For a second consecutive year, the Broncos received the automatic bid to the NCAA tournament without winning the regular season title; no other Big Sky members were invited to the tournament or the NIT. Boise State was seeded fourteenth in the West regional and lost by nine points to Louisville in the first round in Sacramento. It was the twelfth consecutive year that the Big Sky representative lost in the first round, a streak that ended the following year.
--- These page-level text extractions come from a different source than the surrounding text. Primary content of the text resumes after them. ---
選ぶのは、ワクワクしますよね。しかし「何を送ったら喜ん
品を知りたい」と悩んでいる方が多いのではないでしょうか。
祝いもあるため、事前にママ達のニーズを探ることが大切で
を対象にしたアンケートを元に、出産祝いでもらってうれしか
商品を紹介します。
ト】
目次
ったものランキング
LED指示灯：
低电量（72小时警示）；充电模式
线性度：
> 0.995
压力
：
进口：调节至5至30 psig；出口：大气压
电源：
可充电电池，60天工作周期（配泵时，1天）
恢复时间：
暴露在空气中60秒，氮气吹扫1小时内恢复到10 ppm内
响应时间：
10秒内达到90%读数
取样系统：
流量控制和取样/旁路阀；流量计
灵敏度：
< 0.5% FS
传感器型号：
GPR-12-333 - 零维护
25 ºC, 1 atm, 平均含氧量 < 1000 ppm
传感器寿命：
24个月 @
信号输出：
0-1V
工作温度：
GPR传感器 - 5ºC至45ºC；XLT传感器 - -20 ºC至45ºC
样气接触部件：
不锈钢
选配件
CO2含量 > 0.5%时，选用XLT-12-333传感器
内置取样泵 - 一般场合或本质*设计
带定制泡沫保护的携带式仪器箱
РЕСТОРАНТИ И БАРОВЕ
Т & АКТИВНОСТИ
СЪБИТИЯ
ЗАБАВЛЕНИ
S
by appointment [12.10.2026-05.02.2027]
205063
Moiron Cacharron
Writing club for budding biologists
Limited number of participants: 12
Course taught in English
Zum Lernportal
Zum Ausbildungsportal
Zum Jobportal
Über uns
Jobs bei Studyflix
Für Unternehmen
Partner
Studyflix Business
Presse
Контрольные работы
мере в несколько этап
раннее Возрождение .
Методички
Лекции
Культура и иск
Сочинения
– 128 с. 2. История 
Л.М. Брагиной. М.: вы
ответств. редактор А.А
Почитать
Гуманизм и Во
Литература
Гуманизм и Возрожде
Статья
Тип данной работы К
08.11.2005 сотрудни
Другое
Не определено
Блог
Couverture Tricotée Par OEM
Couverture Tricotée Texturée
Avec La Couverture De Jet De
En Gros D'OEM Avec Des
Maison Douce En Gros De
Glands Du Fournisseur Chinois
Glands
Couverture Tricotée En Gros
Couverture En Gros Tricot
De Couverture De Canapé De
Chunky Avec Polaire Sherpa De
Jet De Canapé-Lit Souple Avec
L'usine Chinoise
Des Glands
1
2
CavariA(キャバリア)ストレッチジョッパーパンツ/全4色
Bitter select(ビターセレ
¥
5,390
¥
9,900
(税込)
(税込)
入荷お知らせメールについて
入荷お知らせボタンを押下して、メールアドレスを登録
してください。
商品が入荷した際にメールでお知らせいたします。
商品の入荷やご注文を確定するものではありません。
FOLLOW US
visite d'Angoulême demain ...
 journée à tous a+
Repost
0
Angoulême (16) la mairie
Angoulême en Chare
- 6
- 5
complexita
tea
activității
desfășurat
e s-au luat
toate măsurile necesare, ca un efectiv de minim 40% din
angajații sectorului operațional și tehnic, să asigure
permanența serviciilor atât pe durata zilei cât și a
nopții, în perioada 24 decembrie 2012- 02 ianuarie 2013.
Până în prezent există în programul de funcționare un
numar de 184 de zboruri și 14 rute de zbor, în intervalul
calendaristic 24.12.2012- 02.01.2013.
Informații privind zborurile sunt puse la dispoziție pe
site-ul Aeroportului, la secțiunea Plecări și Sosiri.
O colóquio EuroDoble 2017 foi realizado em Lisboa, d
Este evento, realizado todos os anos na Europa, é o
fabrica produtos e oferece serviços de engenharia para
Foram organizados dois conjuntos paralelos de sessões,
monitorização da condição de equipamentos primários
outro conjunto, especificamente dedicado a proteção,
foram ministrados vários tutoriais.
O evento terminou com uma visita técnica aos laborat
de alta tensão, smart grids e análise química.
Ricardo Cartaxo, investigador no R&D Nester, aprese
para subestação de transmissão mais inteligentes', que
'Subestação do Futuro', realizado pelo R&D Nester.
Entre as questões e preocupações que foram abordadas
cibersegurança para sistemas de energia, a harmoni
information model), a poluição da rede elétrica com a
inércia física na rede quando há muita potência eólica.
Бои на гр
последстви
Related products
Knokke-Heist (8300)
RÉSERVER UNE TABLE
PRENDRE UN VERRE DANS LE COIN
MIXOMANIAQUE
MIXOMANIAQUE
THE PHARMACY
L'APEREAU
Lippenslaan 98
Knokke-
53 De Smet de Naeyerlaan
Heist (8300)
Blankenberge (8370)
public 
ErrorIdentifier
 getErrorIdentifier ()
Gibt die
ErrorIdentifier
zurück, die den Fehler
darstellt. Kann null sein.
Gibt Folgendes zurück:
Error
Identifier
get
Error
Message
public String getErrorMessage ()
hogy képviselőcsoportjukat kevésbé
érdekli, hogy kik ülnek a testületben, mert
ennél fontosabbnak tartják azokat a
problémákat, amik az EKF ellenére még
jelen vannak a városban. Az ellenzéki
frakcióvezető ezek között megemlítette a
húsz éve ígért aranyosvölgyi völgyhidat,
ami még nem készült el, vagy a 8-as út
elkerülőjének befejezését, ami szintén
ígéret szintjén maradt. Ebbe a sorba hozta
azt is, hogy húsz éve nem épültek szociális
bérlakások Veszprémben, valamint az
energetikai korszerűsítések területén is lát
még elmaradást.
This was Boise State's fourth NCAA Tournament appearance in Division I, the third under Dye, and their last as a member of the Big Sky Conference.

==Postseason results==

| Big Sky tournament |

| Date time, TV | Rank^{#} | Opponent^{#} | Result | Record | Site (attendance) city, state |
Big Sky tournament
| Thu, March 10 9:00 pm | (5) | (4) Montana State Quarterfinal | W 75–57 | 15–12 | BSU Pavilion (7,544) Boise, Idaho |
| Fri, March 11 9:30 pm | (5) | (1) Weber State Semifinal | W 84–72 | 16–12 | BSU Pavilion (8,445) Boise, Idaho |
| Sat, March 12 7:37 pm, ESPN | (5) | (2) Idaho State Final | W 85–81 | 17–12 | BSU Pavilion (9,166) Boise, Idaho |
NCAA tournament
| Fri, March 18* 6:13 pm, CBS | (14W) | vs. (3W) No. 10 Louisville First round | L 58–67 | 17–13 | ARCO Arena (16,477) Sacramento, California |
*Non-conference game. ^{#}Rankings from AP poll. (#) Tournament seedings in parentheses. All times are in Mountain time.